Vitesco Technologies has announced it will be presenting several innovations for vehicle electrification at the 35th International Electric Vehicle Symposium (EVS) in Oslo from 11 to 15 June. Among these is a separately excited synchronous electric motor that is to be optimised for long-distance driving at higher speeds.
Unlike the permanently excited synchronous motors (PSM) widely used today, the externally excited synchronous motors (EESM) do not require rare earth metals. Instead of a rotor with a permanent magnet made of rare earth metals (therefore permanently excited) as in the PSM, the EESM use a coil. In the stator and the rotor of the EESM, magnetic fields are generated by this coil instead of a permanent magnet.
Vitesco says the EESMs are more efficient than PSMs, especially at higher speeds making them particularly suitable for long distances with fast motorway driving.
Incidentally, it is not only Vitesco that sees the advantages of EESM: the fifth generation of BMW’s e-drives (for example in the iX3, i4, iX, i7 and iX1) are also externally excited synchronous motors.
Besides its efficiency at high speeds, doing without a magnet in the motor reduces costs, since prices for permanent magnets have now risen to a 10-year high.
Vitesco Technologies, which was spun-off from Continental AG, is making EESM technology available for its already successful axle drive including power electronics.
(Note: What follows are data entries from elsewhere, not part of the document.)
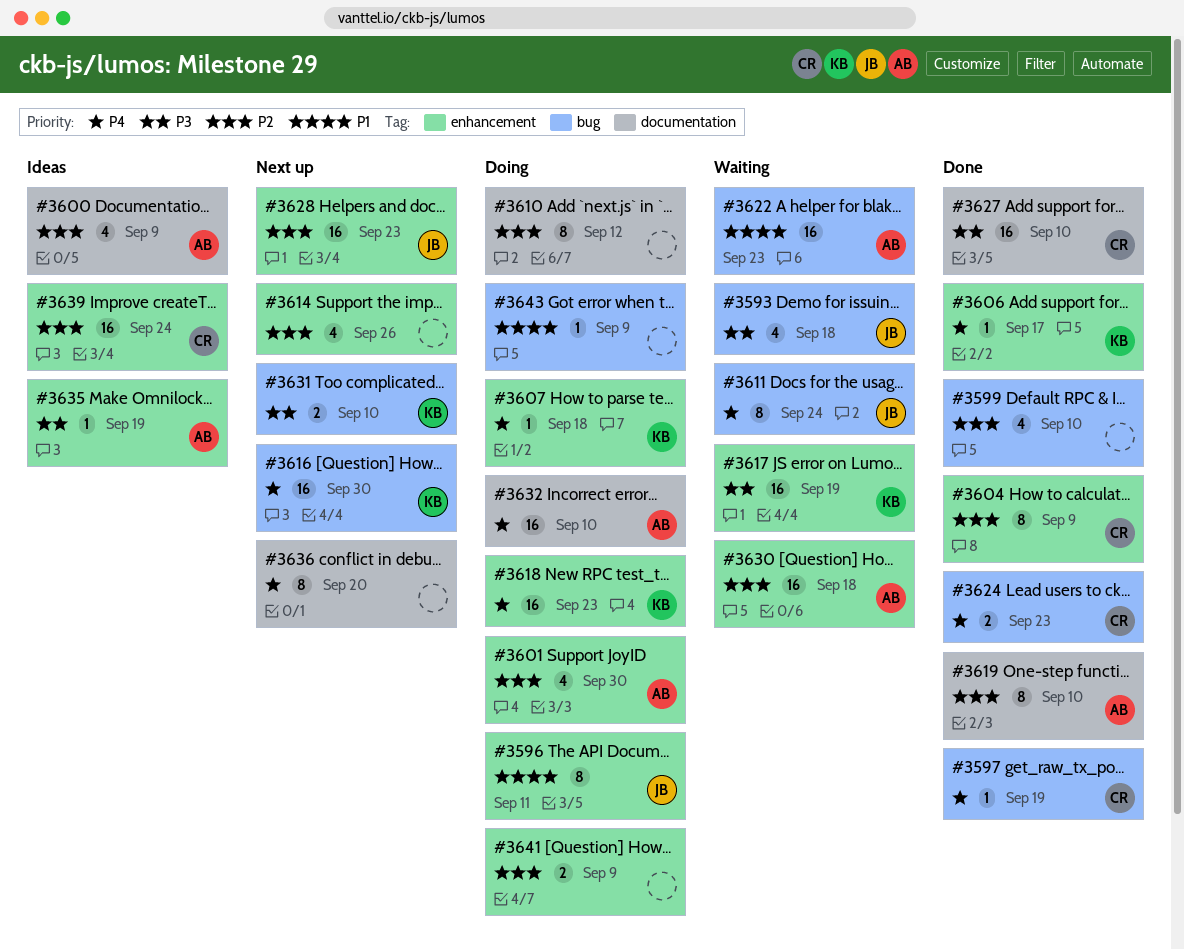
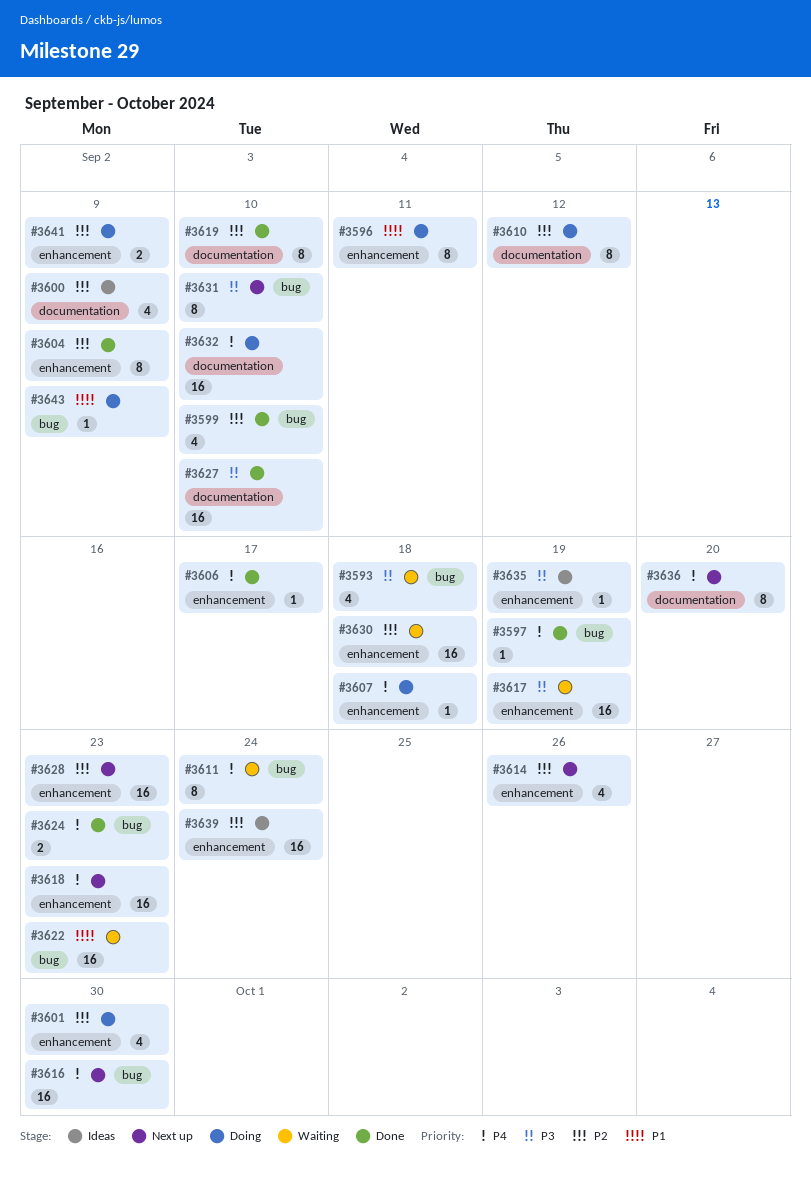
#3618, status: Doing -> Next up
#3631, estimate: 2 -> 8

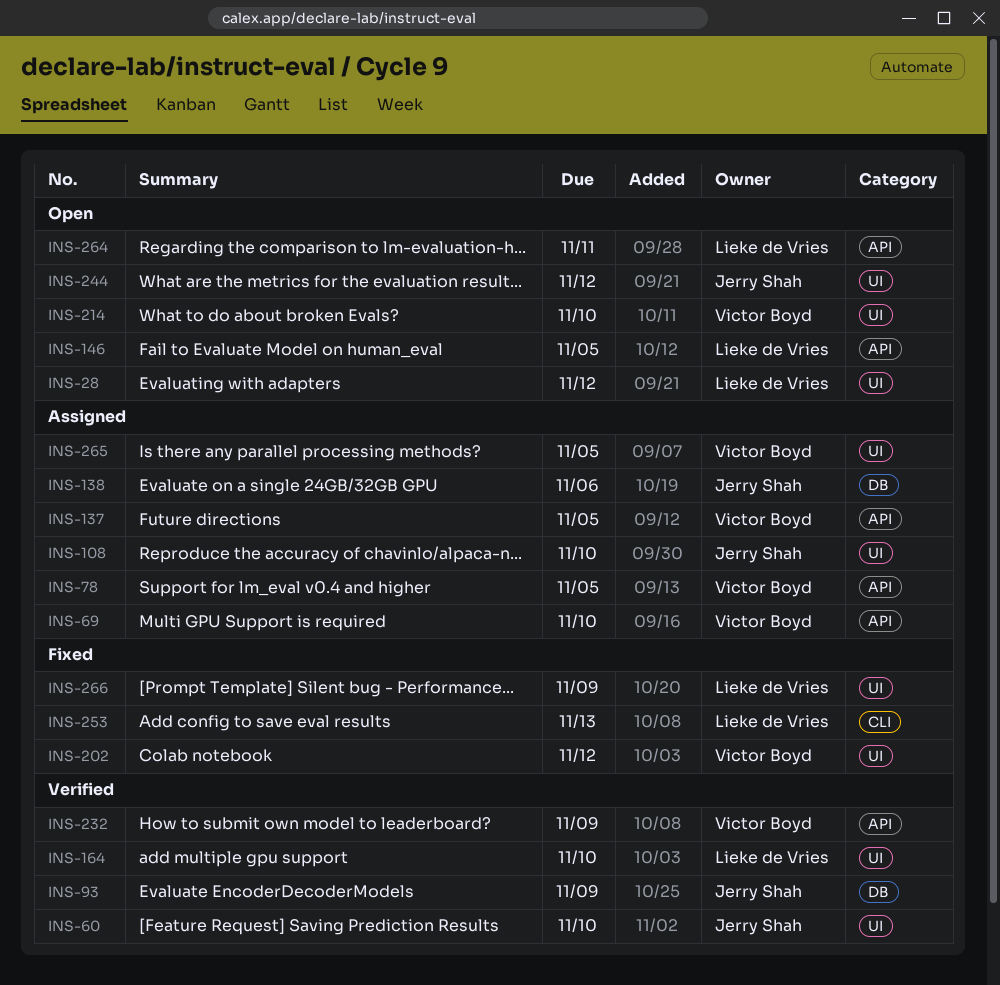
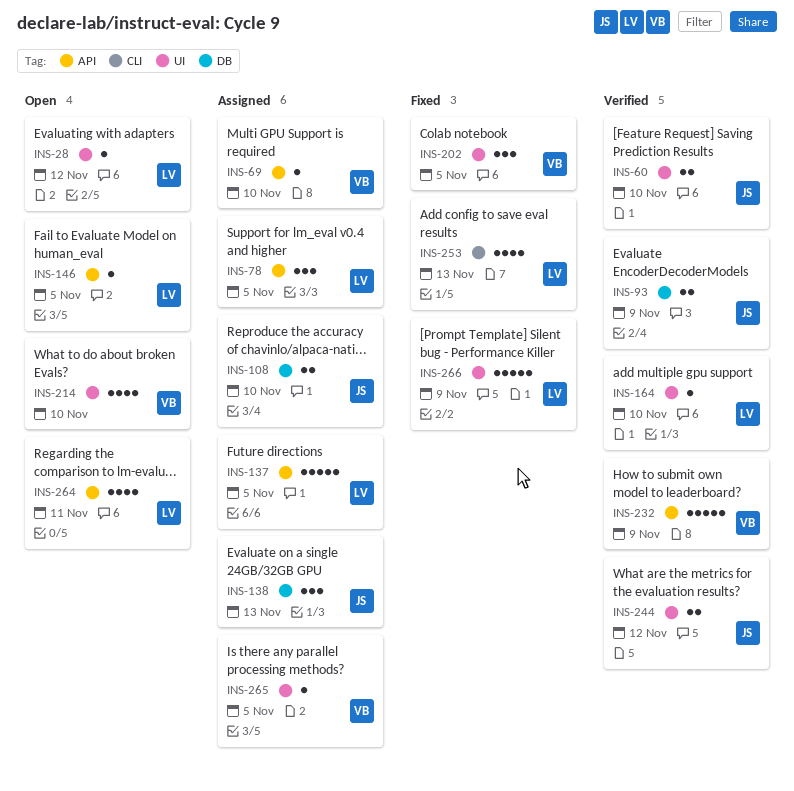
INS-78, owner: Victor Boyd -> Lieke de Vries
INS-108, label: UI -> DB
INS-137, owner: Victor Boyd -> Lieke de Vries
INS-138, due: Nov 6 -> Nov 13
INS-202, due: Nov 12 -> Nov 5
INS-244, status: Open -> Verified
Also at the Oslo EVS Symposium, in addition to the integrated electric axle drive, Vitesco Technologies will showcase systems and solutions for further efficiency in electric driving. These include solutions for battery management, power electronics, thermal management, a high-voltage box and a master controller.
Thomas Stierle, member of the Executive Board and head of Electrification Technology and Electronic Controls business at Vitesco Technologies explains: “With our portfolio, we are clearly focusing on global, scalable platforms for electrified vehicles. This is where we see the growth, and this is also where the potential for sustainable and increasingly CO2-neutral mobility of the future lies.”
Brushless symmetric multiphase wound-rotor “synchronous” double-fed electric motor system, called SYNCHRO-SYM, is the pinnacle of electric motor system in accordance with a century of classic electric motor study.
Please look at the airline starter-generator systems. They have been using this technology for decades!
SRM’s are not new…. Just sayin.
I heard they need a way to power the internal coil, which is often done via insulating and powering at least one side of the rotor axis. The problem with that, is that the bushings and bearings will wear out much faster. The bearings will have small current losses, which fries (carbonize) the bearing grease, and in term, will kill the balls or cylinders of the bearing. Added to that, the metallic dust will cover the bushings, which will cause additional electrical losses and over time wear the bushings out as well.
In my opinion, having a brushed rotor is the way to go. Unlike regular motors, this motor will have 2 coil windings. On the rotor, and on the stator.
Radial motors always have a magnetic loss on the back side of the stator magnet. For that, multi layered axial motors are more efficient.
What’s this got that an ICE alternator doesn’t? No magnets in them either, and they make electricity.
Does anyone make a front wheel bicycle motor like that?
Saw this coming! All it needed was for PM prices to rise; the complication to make a true brush less Field rotor is a major for a hand- held drill but peanuts to a 60 kW traction motor. And cheap 4% silicon steel can support about 20% greater flux-density than any rare-earth magnet. Add the advantage of “weak-fielding” for reduced losses at higher speed and we see more companies doing this.